In November 1991, the Federal Shariat Court declared
all laws
pertaining to the payment or receipt of interest and
markup
contrary to Islam. It also ruled against the indexation of
financial assets for inflation. The federal and provincial
governments were ordered to amend all relevant laws by
June 30,
1992, but appeals by banks and the central government
rendered
the deadline inoperative. As of early 1994, no higher
court
decision had been announced
(see Politicized Islam
, ch.
2).
The National Credit Consultative Council formulates
annual
credit plans. The council includes members from
government,
financial institutions, and the private sector. The credit
plan
sets a limit on the expansion of the money supply, taking
into
account the targets of the development plan and the
government's
fiscal objectives, as well as prevailing rates of growth
and
projections for GDP. In the late 1980s and early 1990s,
money
growth tended to run well ahead of plan targets. (OTR; EIU
1992-93, 41)
Rapid expansion of the money supply, coupled with the
impact
of the 1991 Persian Gulf War on domestic energy prices,
pushed up
the consumer price index by 13 percent during FY 1991.
Although
energy prices fell in FY 1992, heavy government borrowing
from
the central bank kept inflation relatively high in FY 1992
and FY
1993, at around 9 percent.
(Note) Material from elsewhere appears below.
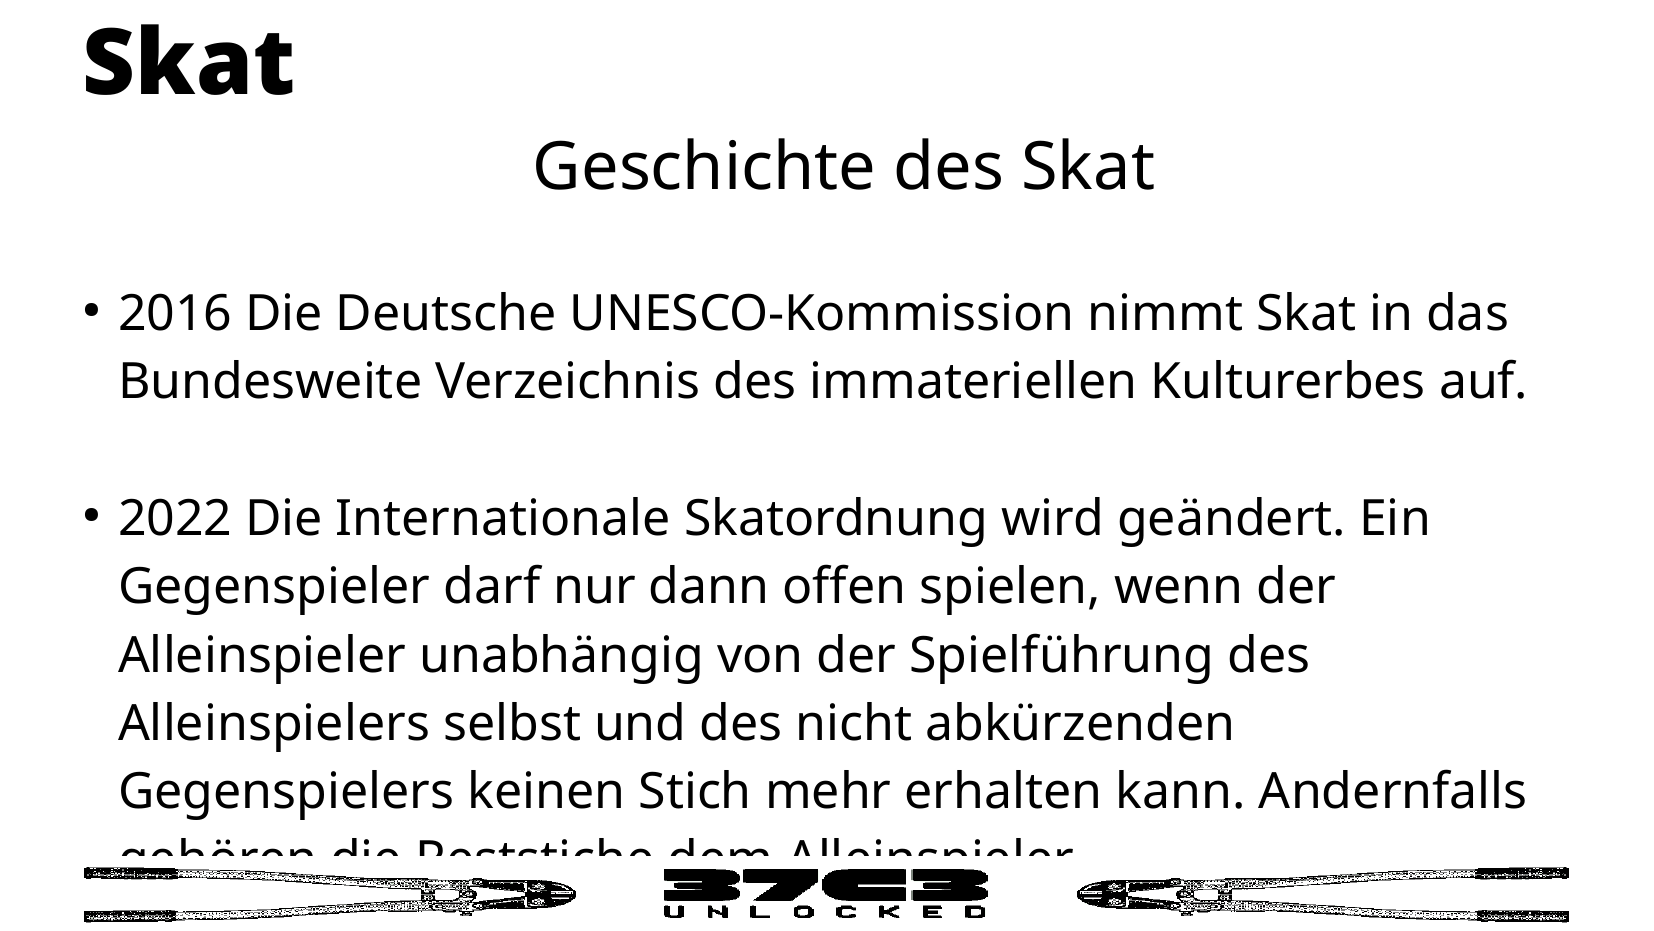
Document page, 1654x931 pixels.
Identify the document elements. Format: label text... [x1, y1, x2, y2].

title Skat [82, 0, 1571, 118]
picture [0, 856, 1654, 931]
subtitle Geschichte des Skat 2016 Die Deutsche UNESCO-Kommission nimmt Skat in das Bundesweite Verzeichnis des immateriellen Kulturerbes auf. 2022 Die Internationale Skatordnung wird geändert. Ein Gegenspieler darf nur dann offen spielen, wenn der Alleinspieler unabhängig von der Spielführung des Alleinspielers selbst und des nicht abkürzenden Gegenspielers keinen Stich mehr erhalten kann. Andernfalls gehören die Reststiche dem Alleinspieler. [82, 118, 1571, 827]
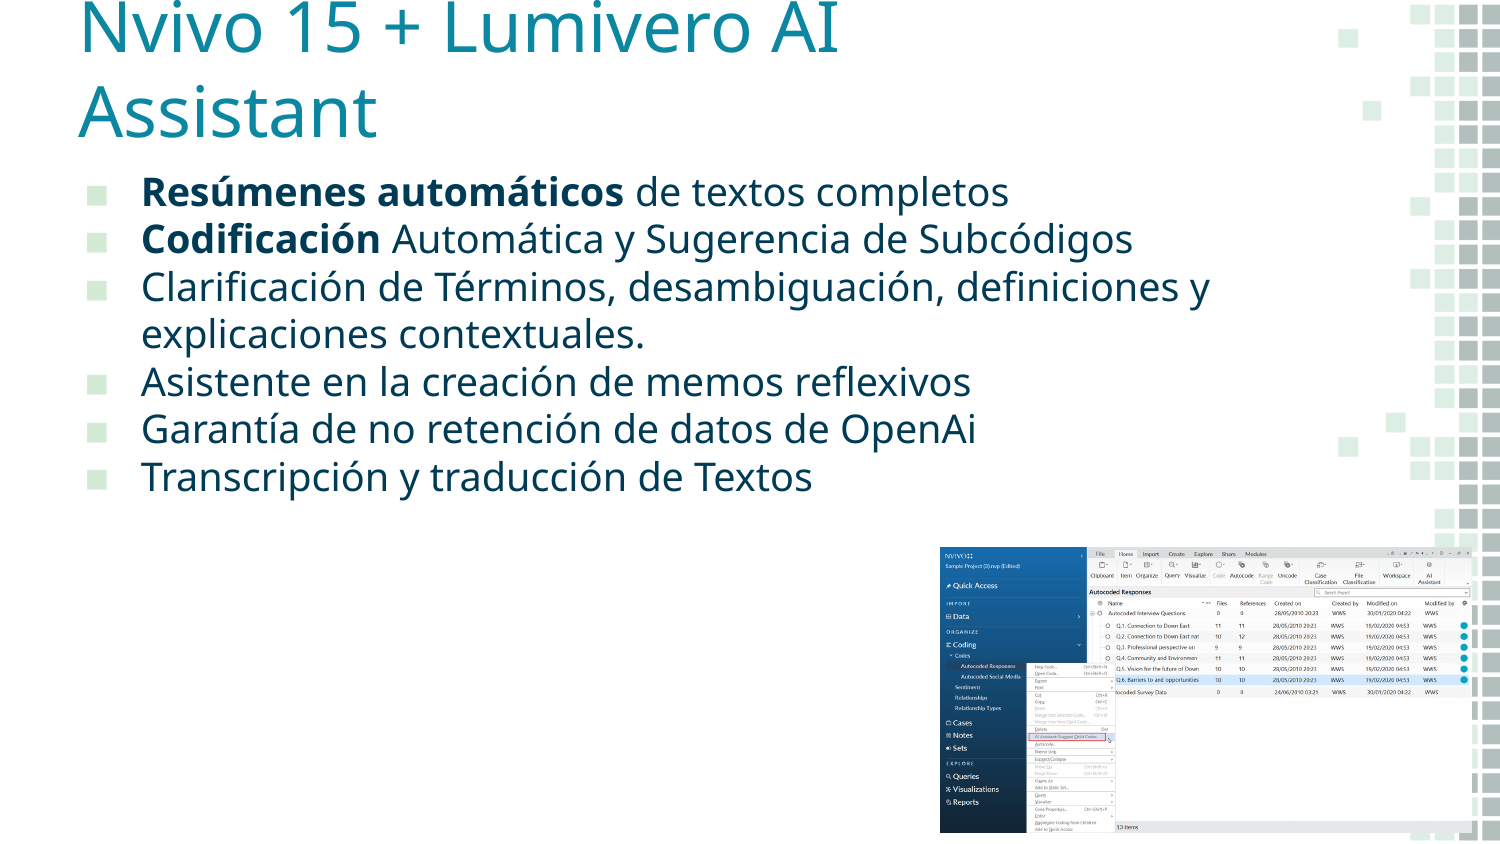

Some independent observers,
including
the World Bank, believed that the official inflation
statistics
understated the real rate in FY 1993, which they put at
about 13
percent.
The principal stock market is the Karachi Stock
Exchange,
although there are also small stock markets in Lahore and
Islamabad. The stock market expanded greatly during the
1980s. In
1991 there were almost 550 companies listed, with a market
capitalization of US$4.3 billion. The turnover ratio was
12.6
percent, which represented a traded value of US$542
million. In
1991, as part of the government's deregulation policies,
restrictions on foreign investment in shares of listed
Pakistani
companies were lifted, as were constraints on the
repatriation of
investment proceeds, gains, and dividends. Initially, most
foreign investment was carried out by portfolio managers
and
institutional investors based in Hong Kong and Singapore.